Pero hay que evitar que esta resbaladiza  pendiente de resignación nos arrastre hasta el fondo. Hay que agarrarse a la esperanza y luchar por un sitio bajo el sol que no sean las esquinas del conformismo.

La puta prima.

 

 

 

 

 

 

Esta impúdica prima ha perdido definitivamente la vergüenza. Toda la noche de juerga y farra y ahora se le suben los puntos a la cabeza por la desmesurada ingesta a granel de  garrafa ajena.  Atiborrada  de gustos caprichosos y  ajada por su  vida licenciosa, la muy insolente ya no se recata  de exhibir su pródiga desvergüenza, sino que nos arroja  a la cara sus lúbricos desmanes.
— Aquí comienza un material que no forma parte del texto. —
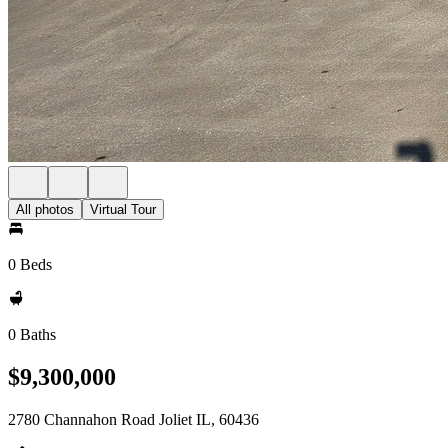
All photos
Virtual Tour
0 Beds
0 Baths
$9,300,000
2780 Channahon Road Joliet IL, 60436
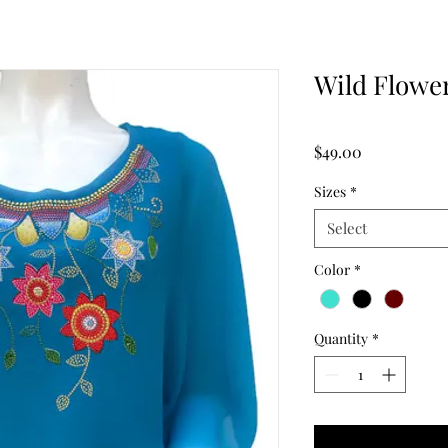
Wild Flowe
Price
$49.00
Sizes
*
Select
Color
*
Quantity
*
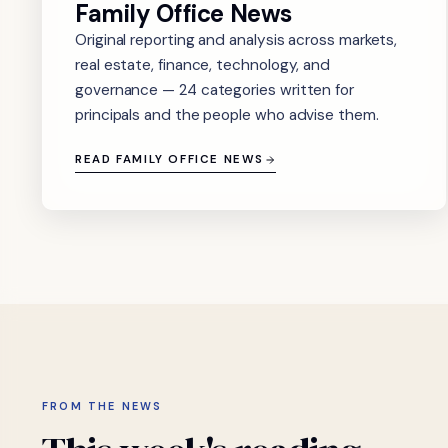
Family Office News
Original reporting and analysis across markets,
real estate, finance, technology, and
governance — 24 categories written for
principals and the people who advise them.
READ FAMILY OFFICE NEWS
FROM THE NEWS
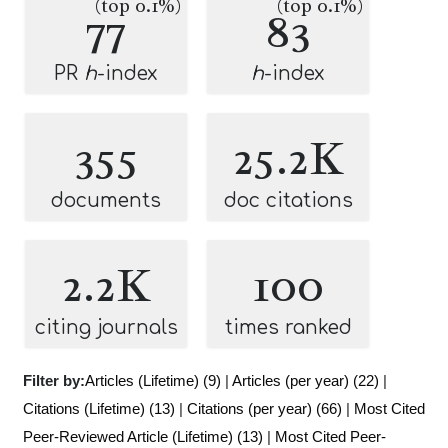
(top 0.1%)
(top 0.1%)
77
83
PR
h
-index
h
-index
355
25.2K
documents
doc citations
2.2K
100
citing journals
times ranked
Filter by:
Articles (Lifetime) (9)
|
Articles (per year) (22)
|
Citations (Lifetime) (13)
|
Citations (per year) (66)
|
Most Cited
Peer-Reviewed Article (Lifetime) (13)
|
Most Cited Peer-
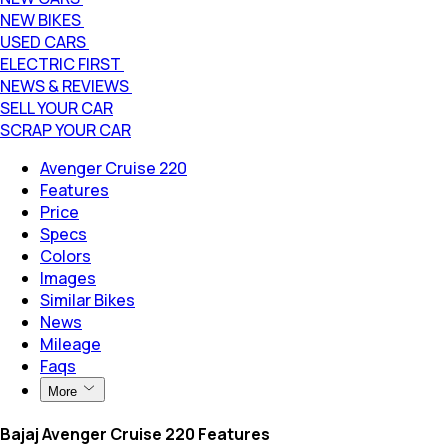
NEW BIKES
USED CARS
ELECTRIC FIRST
NEWS & REVIEWS
SELL YOUR CAR
SCRAP YOUR CAR
Avenger Cruise 220
Features
Price
Specs
Colors
Images
Similar Bikes
News
Mileage
Faqs
More
Bajaj Avenger Cruise 220 Features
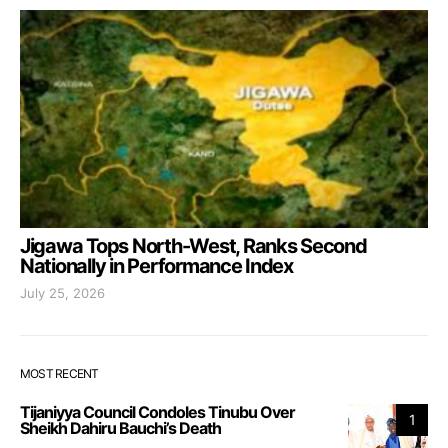
Jigawa Tops North-West, Ranks Second
Nationally in Performance Index
July 25, 2026
MOST RECENT
Tijaniyya Council Condoles Tinubu Over
1
Sheikh Dahiru Bauchi’s Death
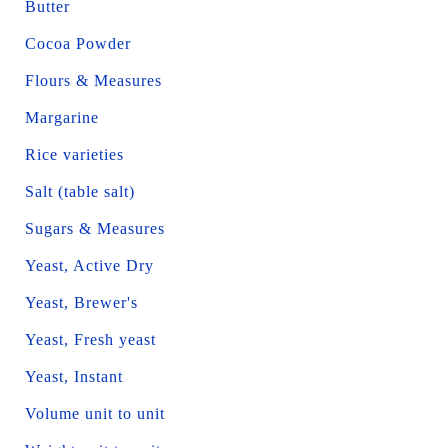
Butter
Cocoa Powder
Flours & Measures
Margarine
Rice varieties
Salt (table salt)
Sugars & Measures
Yeast, Active Dry
Yeast, Brewer's
Yeast, Fresh yeast
Yeast, Instant
Volume unit to unit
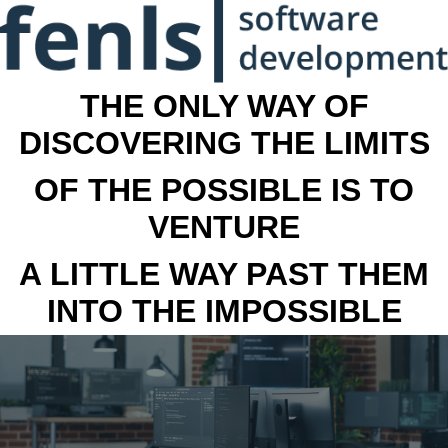
THE ONLY WAY OF
DISCOVERING THE LIMITS
OF THE POSSIBLE IS TO
VENTURE
A LITTLE WAY PAST THEM
INTO THE IMPOSSIBLE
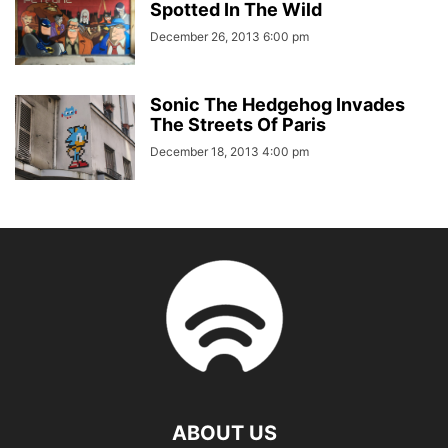
Spotted In The Wild
December 26, 2013 6:00 pm
Sonic The Hedgehog Invades
The Streets Of Paris
December 18, 2013 4:00 pm
ABOUT US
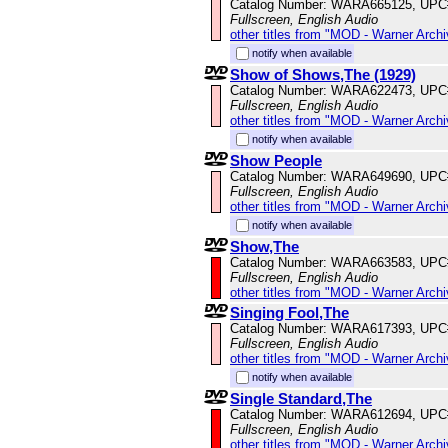
Catalog Number: WARA665125, UPC
Fullscreen, English Audio
other titles from "MOD - Warner Archi
notify when available
Show of Shows,The (1929)
Catalog Number: WARA622473, UPC
Fullscreen, English Audio
other titles from "MOD - Warner Archi
notify when available
Show People
Catalog Number: WARA649690, UPC
Fullscreen, English Audio
other titles from "MOD - Warner Archi
notify when available
Show,The
Catalog Number: WARA663583, UPC
Fullscreen, English Audio
other titles from "MOD - Warner Archi
Singing Fool,The
Catalog Number: WARA617393, UPC
Fullscreen, English Audio
other titles from "MOD - Warner Archi
notify when available
Single Standard,The
Catalog Number: WARA612694, UPC
Fullscreen, English Audio
other titles from "MOD - Warner Archi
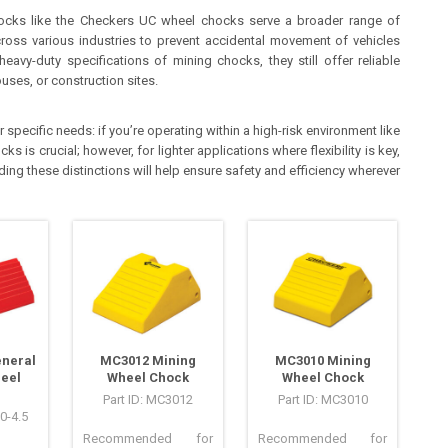
ocks like the Checkers UC wheel chocks serve a broader range of
cross various industries to prevent accidental movement of vehicles
avy-duty specifications of mining chocks, they still offer reliable
uses, or construction sites.
ecific needs: if you’re operating within a high-risk environment like
s is crucial; however, for lighter applications where flexibility is key,
ing these distinctions will help ensure safety and efficiency wherever
eneral
MC3012 Mining
MC3010 Mining
eel
Wheel Chock
Wheel Chock
Part ID: MC3012
Part ID: MC3010
0-4.5
Recommended for
Recommended for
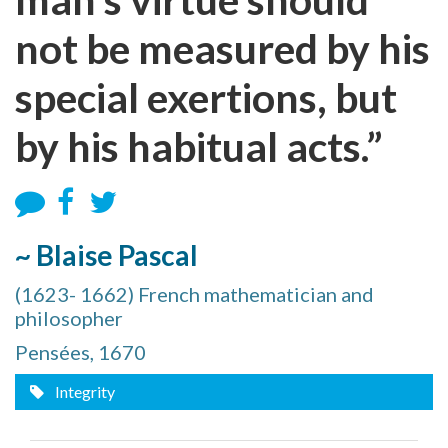
not be measured by his
special exertions, but
by his habitual acts.”
~ Blaise Pascal
(1623- 1662) French mathematician and
philosopher
Pensées, 1670
Integrity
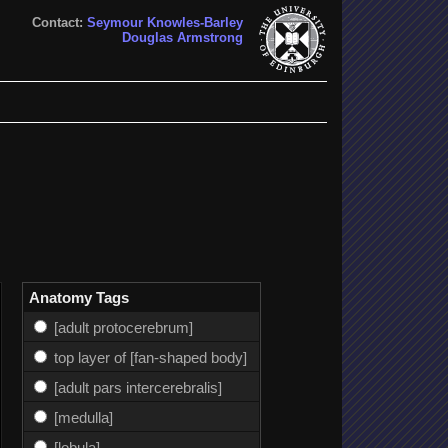
Contact:
Seymour Knowles-Barley
Douglas Armstrong
Anatomy Tags
[adult protocerebrum]
top layer of [fan-shaped body]
[adult pars intercerebralis]
[medulla]
[lobula]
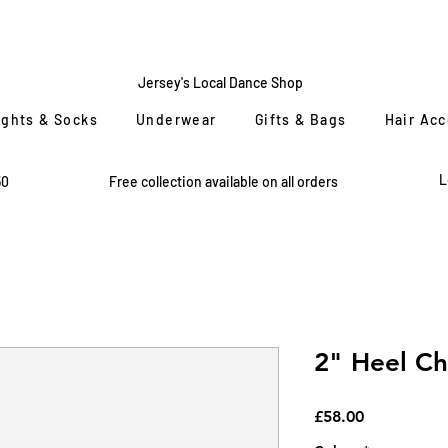
CENTRE
STAGE
Jersey's Local Dance Shop
ights & Socks
Underwear
Gifts & Bags
Hair Ac
L
50
Free collection available on all orders
2" Heel Ch
Price
£58.00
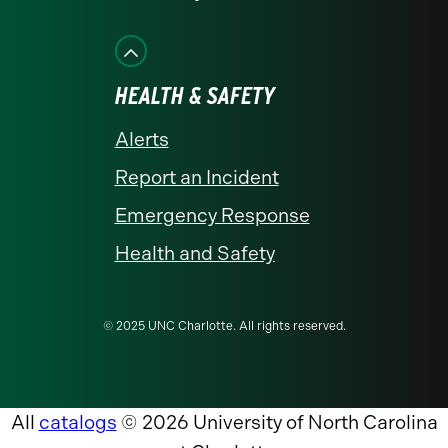
HEALTH & SAFETY
Alerts
Report an Incident
Emergency Response
Health and Safety
© 2025 UNC Charlotte. All rights reserved.
All
catalogs
© 2026 University of North Carolina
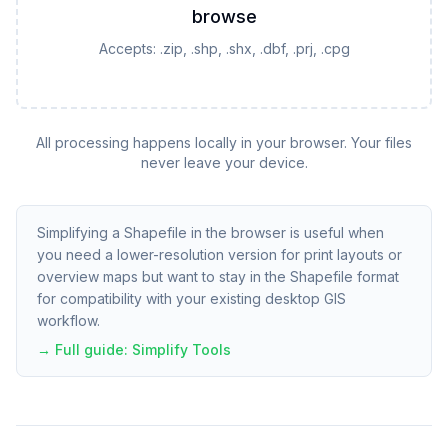
browse
Accepts:
.zip, .shp, .shx, .dbf, .prj, .cpg
All processing happens locally in your browser. Your files
never leave your device.
Simplifying a Shapefile in the browser is useful when
you need a lower-resolution version for print layouts or
overview maps but want to stay in the Shapefile format
for compatibility with your existing desktop GIS
workflow.
→ Full guide:
Simplify Tools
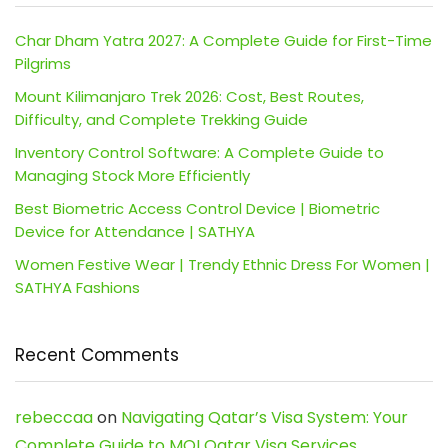
Char Dham Yatra 2027: A Complete Guide for First-Time
Pilgrims
Mount Kilimanjaro Trek 2026: Cost, Best Routes,
Difficulty, and Complete Trekking Guide
Inventory Control Software: A Complete Guide to
Managing Stock More Efficiently
Best Biometric Access Control Device | Biometric
Device for Attendance | SATHYA
Women Festive Wear | Trendy Ethnic Dress For Women |
SATHYA Fashions
Recent Comments
rebeccaa
on
Navigating Qatar’s Visa System: Your
Complete Guide to MOI Qatar Visa Services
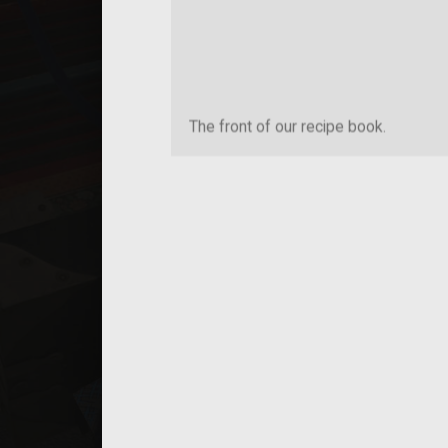
The front of our recipe book.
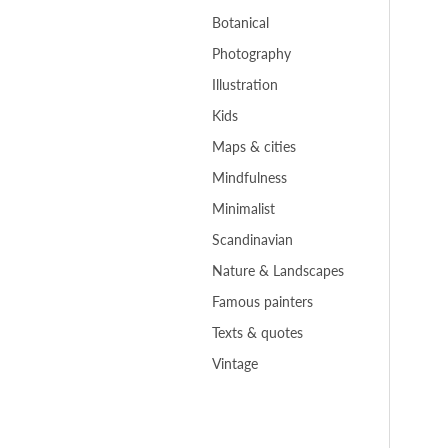
Botanical
Photography
Illustration
Kids
Maps & cities
Mindfulness
Minimalist
Scandinavian
Nature & Landscapes
Famous painters
Texts & quotes
Vintage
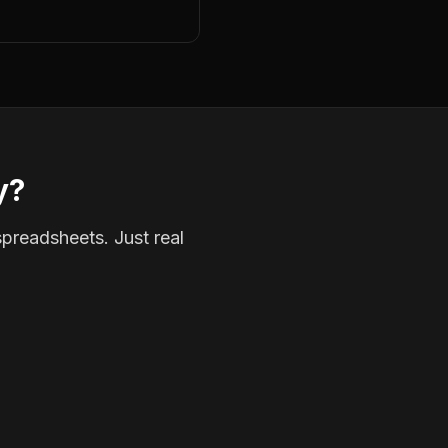
y?
spreadsheets. Just real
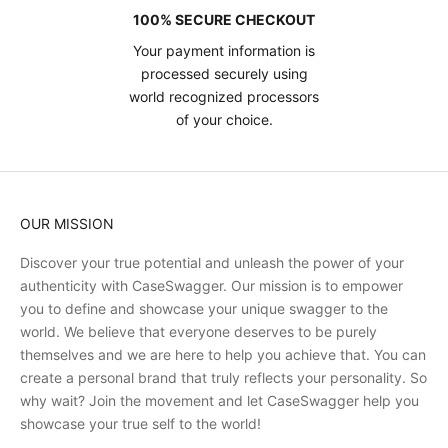
100% SECURE CHECKOUT
Your payment information is
processed securely using
world recognized processors
of your choice.
OUR MISSION
Discover your true potential and unleash the power of your
authenticity with CaseSwagger. Our mission is to empower
you to define and showcase your unique swagger to the
world. We believe that everyone deserves to be purely
themselves and we are here to help you achieve that. You can
create a personal brand that truly reflects your personality. So
why wait? Join the movement and let CaseSwagger help you
showcase your true self to the world!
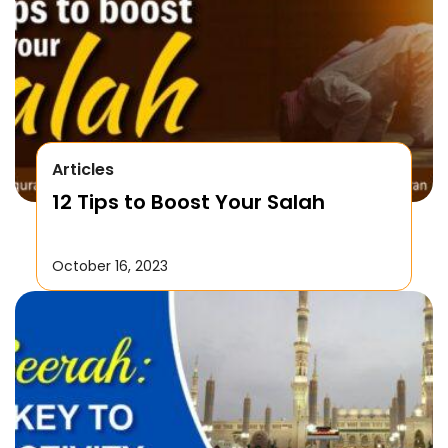
Articles
12 Tips to Boost Your Salah
October 16, 2023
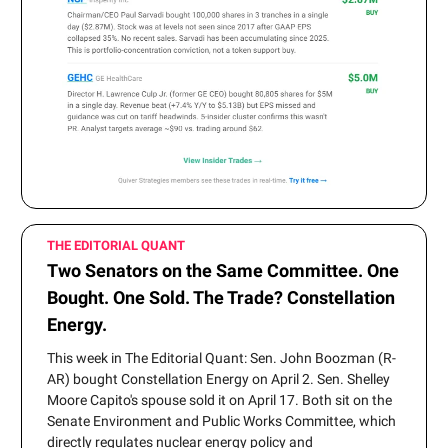
THE EDITORIAL QUANT
Two Senators on the Same Committee. One
Bought. One Sold. The Trade? Constellation
Energy.
This week in The Editorial Quant: Sen. John Boozman (R-
AR) bought Constellation Energy on April 2. Sen. Shelley
Moore Capito's spouse sold it on April 17. Both sit on the
Senate Environment and Public Works Committee, which
directly regulates nuclear energy policy and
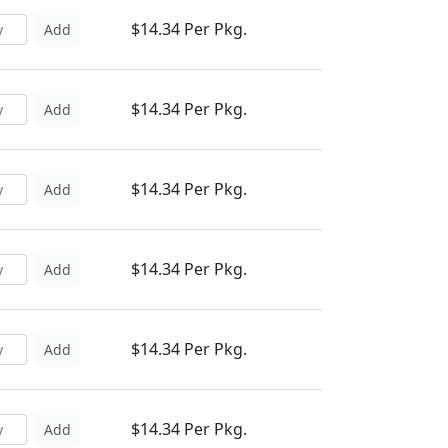
$14.34 Per Pkg.
Add
$14.34 Per Pkg.
Add
$14.34 Per Pkg.
Add
$14.34 Per Pkg.
Add
$14.34 Per Pkg.
Add
$14.34 Per Pkg.
Add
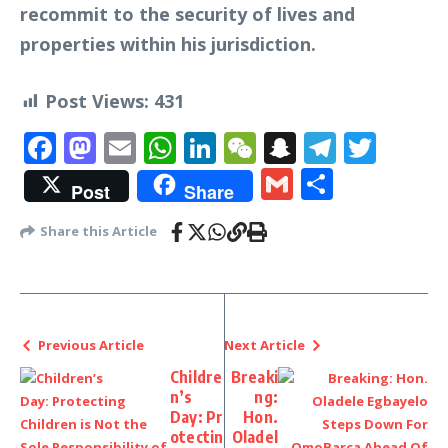
recommit to the security of lives and
properties within his jurisdiction.
Post Views:
431
Facebook
Mastodon
Email
WhatsApp
LinkedIn
WeChat
Snapchat
Telegr
Twit
Gmail
Share
Post
Share
Share this Article
Previous Article
Next Article
Childre
Breaki
n’s
ng:
Day: Pr
Hon.
otectin
Oladel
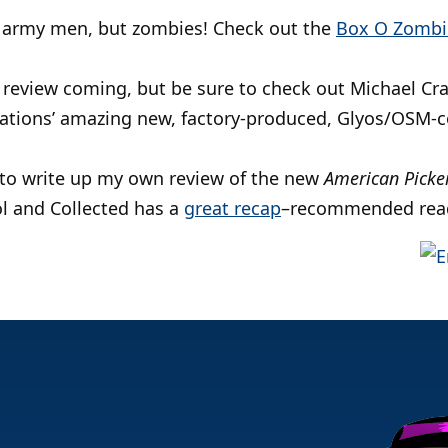
 of army men, but zombies! Check out the
Box O Zombi
 review coming, but be sure to check out Michael Cr
ations’ amazing new, factory-produced, Glyos/OSM-
y to write up my own review of the new
American Picke
ol and Collected has a
great recap
–recommended rea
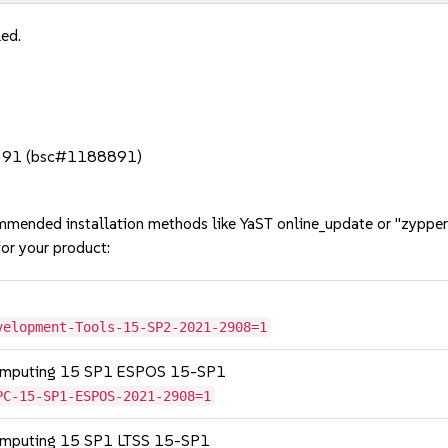
led.
fox 91 (bsc#1188891)
mmended installation methods like YaST online_update or "zypper
or your product:
velopment-Tools-15-SP2-2021-2908=1
Computing 15 SP1 ESPOS 15-SP1
PC-15-SP1-ESPOS-2021-2908=1
Computing 15 SP1 LTSS 15-SP1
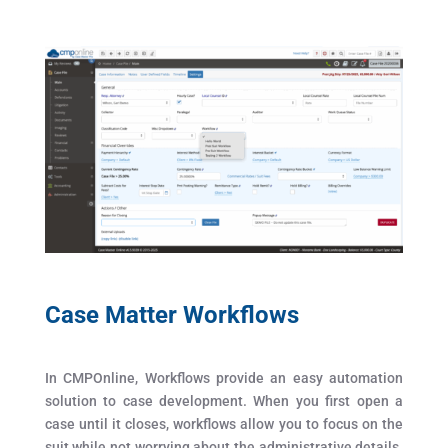
Case Matter Workflows
In CMPOnline, Workflows provide an easy automation
solution to case development. When you first open a
case until it closes, workflows allow you to focus on the
suit while not worrying about the administrative details.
Por más que  nosotros,  su honorable familia, hemos hecho lo indecible por disimular sus veleidades, ella  paga nuestros desvelos  paseándose desnuda  y desgreñada por el patio de vecindad  con las prendas íntimas en la mano. ¡Qué bochorno para una honra ganada a lo largo de generaciones  de ejemplar comportamiento!

Las pocas, pero bien ganadas pertenencias de la familia, al albur de usureros prestamistas que como buitres planean en busca de cadáveres con que saciar su voraz apetito.